▸ **Stored data entries**:

★ ★ ★ ★ ★ ★ ★

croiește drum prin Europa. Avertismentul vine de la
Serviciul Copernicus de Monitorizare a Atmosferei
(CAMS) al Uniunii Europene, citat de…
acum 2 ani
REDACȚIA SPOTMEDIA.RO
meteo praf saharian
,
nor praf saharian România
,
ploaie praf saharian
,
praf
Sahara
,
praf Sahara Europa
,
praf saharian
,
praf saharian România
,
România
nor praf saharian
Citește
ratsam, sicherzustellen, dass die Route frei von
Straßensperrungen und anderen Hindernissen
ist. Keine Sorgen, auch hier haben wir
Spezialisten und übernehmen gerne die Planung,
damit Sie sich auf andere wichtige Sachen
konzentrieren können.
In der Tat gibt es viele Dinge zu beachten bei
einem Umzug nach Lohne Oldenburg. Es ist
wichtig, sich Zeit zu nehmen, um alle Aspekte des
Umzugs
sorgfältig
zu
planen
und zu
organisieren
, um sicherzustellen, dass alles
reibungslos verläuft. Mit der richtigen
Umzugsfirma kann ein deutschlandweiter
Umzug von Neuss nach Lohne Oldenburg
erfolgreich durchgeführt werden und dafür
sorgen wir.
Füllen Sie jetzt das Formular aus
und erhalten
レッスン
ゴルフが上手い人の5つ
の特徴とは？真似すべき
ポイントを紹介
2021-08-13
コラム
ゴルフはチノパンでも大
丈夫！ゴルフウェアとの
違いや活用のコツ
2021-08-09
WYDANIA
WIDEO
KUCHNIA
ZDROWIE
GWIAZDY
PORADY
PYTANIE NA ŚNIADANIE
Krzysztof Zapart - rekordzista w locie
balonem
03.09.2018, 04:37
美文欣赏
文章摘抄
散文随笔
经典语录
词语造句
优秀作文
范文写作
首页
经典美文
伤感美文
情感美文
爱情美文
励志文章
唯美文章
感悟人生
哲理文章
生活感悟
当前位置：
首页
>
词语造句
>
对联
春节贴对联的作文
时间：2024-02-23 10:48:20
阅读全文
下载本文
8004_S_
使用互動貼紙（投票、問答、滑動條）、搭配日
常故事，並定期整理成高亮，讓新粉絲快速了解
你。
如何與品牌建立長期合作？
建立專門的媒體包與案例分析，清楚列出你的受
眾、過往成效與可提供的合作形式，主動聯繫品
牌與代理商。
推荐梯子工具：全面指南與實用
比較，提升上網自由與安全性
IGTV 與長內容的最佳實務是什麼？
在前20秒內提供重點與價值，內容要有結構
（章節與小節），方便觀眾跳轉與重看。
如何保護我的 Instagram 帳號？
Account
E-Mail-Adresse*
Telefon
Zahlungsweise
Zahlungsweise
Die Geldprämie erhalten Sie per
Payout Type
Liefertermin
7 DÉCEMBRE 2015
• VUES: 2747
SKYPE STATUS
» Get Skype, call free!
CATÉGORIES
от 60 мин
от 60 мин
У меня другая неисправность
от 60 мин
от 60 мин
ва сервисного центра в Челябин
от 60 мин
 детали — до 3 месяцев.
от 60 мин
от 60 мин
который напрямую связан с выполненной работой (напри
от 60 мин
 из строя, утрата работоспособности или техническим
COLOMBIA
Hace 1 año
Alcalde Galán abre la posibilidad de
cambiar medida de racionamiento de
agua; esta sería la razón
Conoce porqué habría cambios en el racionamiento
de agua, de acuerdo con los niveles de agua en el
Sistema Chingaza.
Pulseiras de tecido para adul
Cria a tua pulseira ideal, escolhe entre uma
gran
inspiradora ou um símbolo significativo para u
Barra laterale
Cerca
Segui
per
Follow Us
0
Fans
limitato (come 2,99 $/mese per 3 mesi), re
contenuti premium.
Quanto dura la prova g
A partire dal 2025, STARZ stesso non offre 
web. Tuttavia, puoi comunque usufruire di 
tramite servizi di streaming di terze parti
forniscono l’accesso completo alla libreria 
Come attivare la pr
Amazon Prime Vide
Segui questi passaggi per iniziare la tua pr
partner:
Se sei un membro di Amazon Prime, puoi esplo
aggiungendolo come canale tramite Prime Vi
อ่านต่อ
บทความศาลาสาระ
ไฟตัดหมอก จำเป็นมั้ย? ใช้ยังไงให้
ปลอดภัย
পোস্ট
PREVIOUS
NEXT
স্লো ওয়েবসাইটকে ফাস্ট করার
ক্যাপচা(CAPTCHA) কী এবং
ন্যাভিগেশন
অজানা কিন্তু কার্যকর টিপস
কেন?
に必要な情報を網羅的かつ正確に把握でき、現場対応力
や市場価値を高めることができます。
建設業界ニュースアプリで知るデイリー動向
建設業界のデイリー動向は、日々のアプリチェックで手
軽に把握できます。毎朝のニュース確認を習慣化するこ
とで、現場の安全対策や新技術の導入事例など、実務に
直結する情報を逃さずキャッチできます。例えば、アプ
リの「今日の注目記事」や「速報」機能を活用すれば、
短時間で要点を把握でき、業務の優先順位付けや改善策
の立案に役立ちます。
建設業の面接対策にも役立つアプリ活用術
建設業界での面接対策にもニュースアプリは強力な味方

★ ★ ★ ★ ★ ★ ★

▸ **ABOUT THIS TASK**: What is needed is every line from the beginning of the data up to and including the line with "Spezialisten und übernehmen", given again word for word.

▸ **SOLUTION FOR THIS PROBLEM**:
croiește drum prin Europa. Avertismentul vine de la
Serviciul Copernicus de Monitorizare a Atmosferei
(CAMS) al Uniunii Europene, citat de…
acum 2 ani
REDACȚIA SPOTMEDIA.RO
meteo praf saharian
,
nor praf saharian România
,
ploaie praf saharian
,
praf
Sahara
,
praf Sahara Europa
,
praf saharian
,
praf saharian România
,
România
nor praf saharian
Citește
ratsam, sicherzustellen, dass die Route frei von
Straßensperrungen und anderen Hindernissen
ist. Keine Sorgen, auch hier haben wir
Spezialisten und übernehmen gerne die Planung,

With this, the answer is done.